How does special processing permanently change the film negative?
Special processing physically alters how the dye and silver are formed in the emulsion, a permanent change before the film is ever scanned. For push processing, the extended development time forces development to occur in film that received less light. This results in an image that is higher in contrast, denser in shadows, and has noticeably increased grain. For pull, the shorter development time leads to a softer, gentler contrast curve. This effectively reduces the appearance of film grain and creates a much wider dynamic range, meaning more subtle detail is retained in both the shadows and the highlights.

How is a “stop” of special processing defined by the lab?
In this context, a “stop” is a unit of measurement for the development time adjustment, calculated to be the chemical equivalent of one stop of light. For example, a “Push 2” means the film was exposed two stops darker than its box speed, and FotoKem’s film lab will compensate by chemically developing it longer to bring the image to an acceptable density. The standard limits for most color film processes are typically +3 stops (push) to -1 stop (pull).

Is this the same as adjusting exposure in a digital color grade?
No. Special processing (Push/Pull) is a chemical process that permanently changes the physical structure of the film’s grain, contrast, and density curve. The changes are organic, permanent, and unique to the chemical bath. A colorist only works with the result of this chemical process. Digital exposure adjustment, conversely, involves brightening or darkening the already-scanned data, and it cannot organically create the texture and unique chemical contrast response that a true push or pull process creates.
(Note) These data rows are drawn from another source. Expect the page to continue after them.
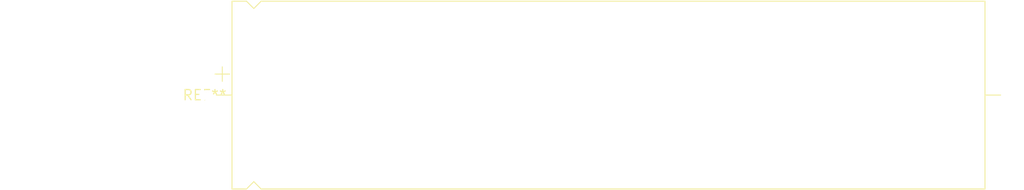
<source format=kicad_pcb>
(kicad_pcb (version 20240108) (generator pcbnew)

  (general
    (thickness 1.6)
  )

  (paper "A4")
  (layers
    (0 "F.Cu" signal)
    (31 "B.Cu" signal)
    (32 "B.Adhes" user "B.Adhesive")
    (33 "F.Adhes" user "F.Adhesive")
    (34 "B.Paste" user)
    (35 "F.Paste" user)
    (36 "B.SilkS" user "B.Silkscreen")
    (37 "F.SilkS" user "F.Silkscreen")
    (38 "B.Mask" user)
    (39 "F.Mask" user)
    (40 "Dwgs.User" user "User.Drawings")
    (41 "Cmts.User" user "User.Comments")
    (42 "Eco1.User" user "User.Eco1")
    (43 "Eco2.User" user "User.Eco2")
    (44 "Edge.Cuts" user)
    (45 "Margin" user)
    (46 "B.CrtYd" user "B.Courtyard")
    (47 "F.CrtYd" user "F.Courtyard")
    (48 "B.Fab" user)
    (49 "F.Fab" user)
    (50 "User.1" user)
    (51 "User.2" user)
    (52 "User.3" user)
    (53 "User.4" user)
    (54 "User.5" user)
    (55 "User.6" user)
    (56 "User.7" user)
    (57 "User.8" user)
    (58 "User.9" user)
  )

  (setup
    (pad_to_mask_clearance 0)
    (pcbplotparams
      (layerselection 0x00010fc_ffffffff)
      (plot_on_all_layers_selection 0x0000000_00000000)
      (disableapertmacros false)
      (usegerberextensions false)
      (usegerberattributes false)
      (usegerberadvancedattributes false)
      (creategerberjobfile false)
      (dashed_line_dash_ratio 12.000000)
      (dashed_line_gap_ratio 3.000000)
      (svgprecision 4)
      (plotframeref false)
      (viasonmask false)
      (mode 1)
      (useauxorigin false)
      (hpglpennumber 1)
      (hpglpenspeed 20)
      (hpglpendiameter 15.000000)
      (dxfpolygonmode false)
      (dxfimperialunits false)
      (dxfusepcbnewfont false)
      (psnegative false)
      (psa4output false)
      (plotreference false)
      (plotvalue false)
      (plotinvisibletext false)
      (sketchpadsonfab false)
      (subtractmaskfromsilk false)
      (outputformat 1)
      (mirror false)
      (drillshape 1)
      (scaleselection 1)
      (outputdirectory "")
    )
  )

  (net 0 "")

  (footprint "CP_Axial_L93.0mm_D23.0mm_P100.00mm_Horizontal" (layer "F.Cu") (at 0 0))

)

</source>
What are 3-Color Separations?
The purpose of the 3-color separation process is to overcome the inherent instability of the dyes in color film, which are prone to fading over time, by preserving the image records on highly stable black-and-white film stock. The technique essentially reverses the principle used in early Technicolor photography, working from a single-strip color film negative or digital source:

First, a scan of the original color film negative or digital source is film recorded three separate times onto three individual strips of standard black-and-white film, one through a red filter (which creates the cyan record), one through a green filter (which creates the magenta record), and one through a blue filter (which creates the yellow record).

After development, each of the three strips holds a black-and-white image representing one-third of the original color information. These are known as the separation masters.

Because the color information is encoded using stable metallic silver (the same material used in black-and-white film) rather than less stable organic dyes, these three masters are considered “inert” after processing, and can be stored for centuries under proper conditions without the color fading or shifting.

Then when a copy of the color film is needed in the future, the process is reversed: the three black-and-white separation masters are retrieved from the archive and scanned. When digitally combined, the three latent images recreate a full-color image that faithfully matches the original film, effectively bypassing any dye fading that would have occurred to a conventional color print or color negative record of the film.